The Scientist or the Politician: Assessing Their Legacies

The Scientist or the Politician: Assessing Their Legacies

 It’s difficult to imagine two more important figures of the nineteenth century than Charles Darwin and Abraham Lincoln, both born on February 12, 1809. 

As 2009 marked their bicentennial birthdays, prominent celebrations have been held throughout the year. This double historical anniversary also sparked a debate about which man was more important. Which one left a greater legacy to the world? Who is more indispensable to history? Was it the British scientist or the American politician?

Many articles seemed to give Darwin the advantage—and not without reason. Evolutionary theories changed the way the world thinks about life’s emergence and forced people to reconsider their view of human origins. Darwin’s influence was truly monumental and international in impact. He changed the scientific paradigm in biology and, thus, changed the world.

As is my habit of siding with the underdog (I argue that Wilt Chamberlain was a greater NBA player than Michael Jordan), I would respectfully assert that Lincoln has left a more impressive historical legacy. He changed America forever and, in turn, America changed the world.

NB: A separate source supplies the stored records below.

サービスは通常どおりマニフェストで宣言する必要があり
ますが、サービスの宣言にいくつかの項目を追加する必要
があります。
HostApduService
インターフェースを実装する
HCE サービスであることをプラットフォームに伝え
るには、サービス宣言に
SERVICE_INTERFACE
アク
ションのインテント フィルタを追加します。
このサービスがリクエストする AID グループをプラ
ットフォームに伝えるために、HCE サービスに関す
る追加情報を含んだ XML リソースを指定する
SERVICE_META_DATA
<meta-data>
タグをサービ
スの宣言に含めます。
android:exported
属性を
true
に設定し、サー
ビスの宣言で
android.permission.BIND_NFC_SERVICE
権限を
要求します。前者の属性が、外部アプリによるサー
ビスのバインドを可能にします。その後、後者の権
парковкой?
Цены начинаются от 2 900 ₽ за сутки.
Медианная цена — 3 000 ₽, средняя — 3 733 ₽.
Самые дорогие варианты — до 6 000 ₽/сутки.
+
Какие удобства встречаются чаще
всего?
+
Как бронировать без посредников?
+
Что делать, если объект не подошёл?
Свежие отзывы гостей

President Lincoln accomplished two things that impacted the world in more enduring ways than even Darwin. First, Lincoln introduced political and legal measures that led directly to the abolition of slavery in America. His Emancipation Proclamation of 1863 challenged the nation to live in a way that is morally consistent with what the founders proclaimed in the Declaration of Independence:

“We hold these truths to be self-evident, that all men are 

created equal, that they are endowed by their Creator with 

certain unalienable Rights, that among these are Life, 

Liberty, and the Pursuit of Happiness.”

Second, Lincoln’s presidential leadership uniquely held the Union together during America’s greatest internal crisis: the Civil War (1861–1865). Before the war, people would say “the United States are.” After the war, people would forever say “the United States is.”

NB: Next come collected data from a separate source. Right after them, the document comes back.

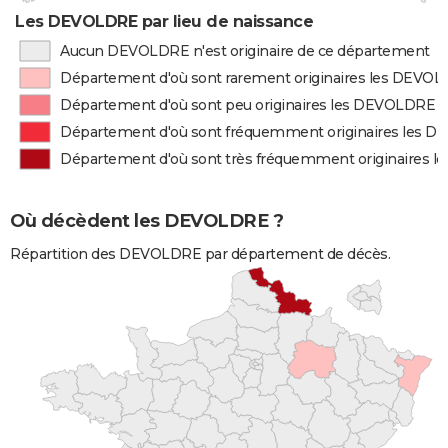
Les DEVOLDRE par lieu de naissance
Aucun DEVOLDRE n'est originaire de ce département
Département d'où sont rarement originaires les DEVO
Département d'où sont peu originaires les DEVOLDRE
Département d'où sont fréquemment originaires les 
Département d'où sont très fréquemment originaires 
Où décèdent les DEVOLDRE ?
Répartition des DEVOLDRE par département de décès.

Because Lincoln held the Union together, the United States of America succeeded in saving the world in the twentieth century from the oppressive and tyrannical ideologies of fascism and communism. Without a Union victory in the Civil War there likely would not have been an Allied victory in World War II and in the Cold War.

Lincoln directly and indirectly helped liberate oppressed peoples around the world. Between these two towering figures of history, I see his legacy as the greater one.